“I don’t want to talk about that right now.”

Hannah Everard from Thurrock Council discusses the importance of future planning

Hannah Everard from Thurrock Council

“I don’t want to talk about that right now.” That is what my grandmother would say to me when I would speak to her about a power of attorney or any future planning for that matter. She is blessed (or cursed) to have two granddaughters who work in health and social care, one a social worker and the other an oncology nurse. We see every day the downside when future planning hasn’t been spoken about.  I understand it’s a difficult conversation and not the nicest of topics to discuss with family members.
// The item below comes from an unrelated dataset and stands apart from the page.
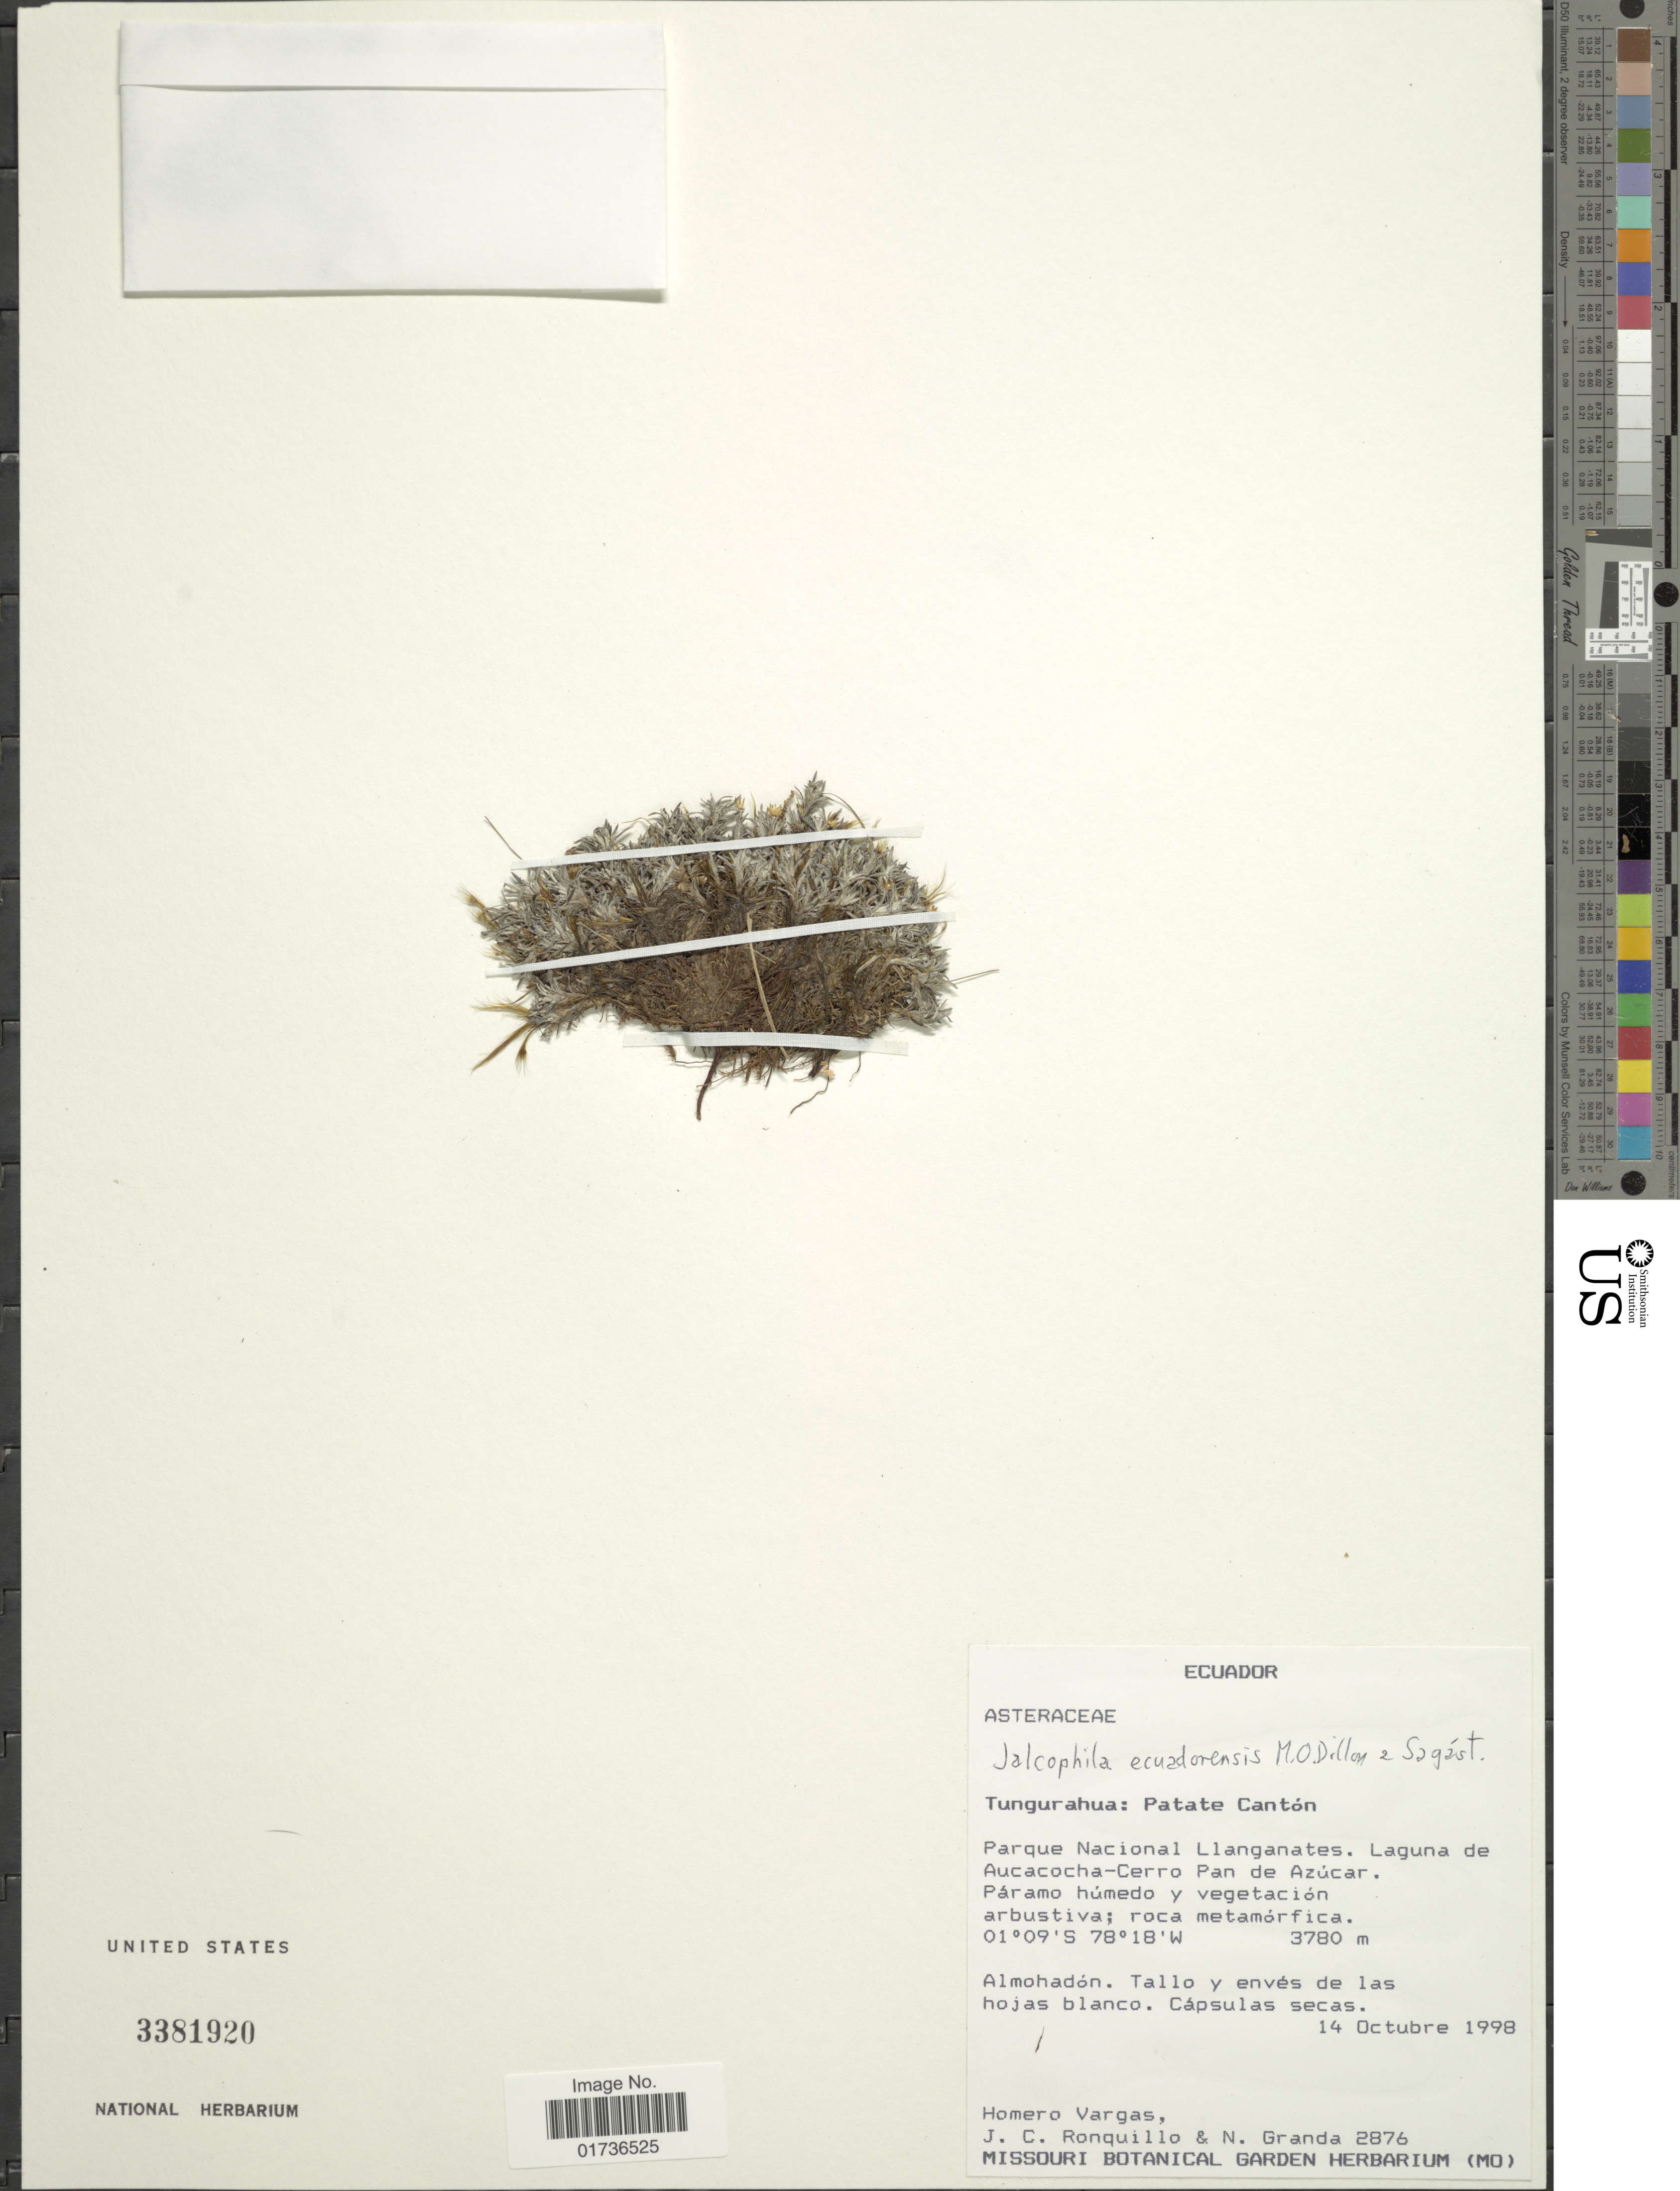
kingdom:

In my line of work, I often have to have this difficult conversation, “What would you like for your future?” NICE has dementia guidelines that look through the whole process when working with adults with dementia. I have found in my experience that once an initial diagnosis has been made, families often have to navigate, at times, a complicated path to ensure their loved one has the care, treatment and dignity they deserve. Often, I advise people about the process of a power of attorney and the benefits of having it in place and the pitfalls when it is not there, including the cost of going to the Court of Protection. Age UK has an easy read guide.

Professionals need to feel confident enough to have these brave conversations. We need to discuss, with full honesty and empathy, the hurdles the family will face. But also, what tools they can use to make the hurdles more manageable. Families need to be brave enough to speak to their loved ones about what the future will hold and find out what that person wants, so that they are able to have a good quality of life.

The NHS, in line with NICE, has guidance aimed at families that highlights the importance of having those difficult conversations. Whilst this is aimed at those going through end-of-life care, the tools on how to have the conversation on future planning can be used for those with recent diagnoses of degenerative illness or people with a learning disability.

My grandmother finally agreed to a power of attorney, although with any other future planning she still responds, “I don’t want to talk about that!”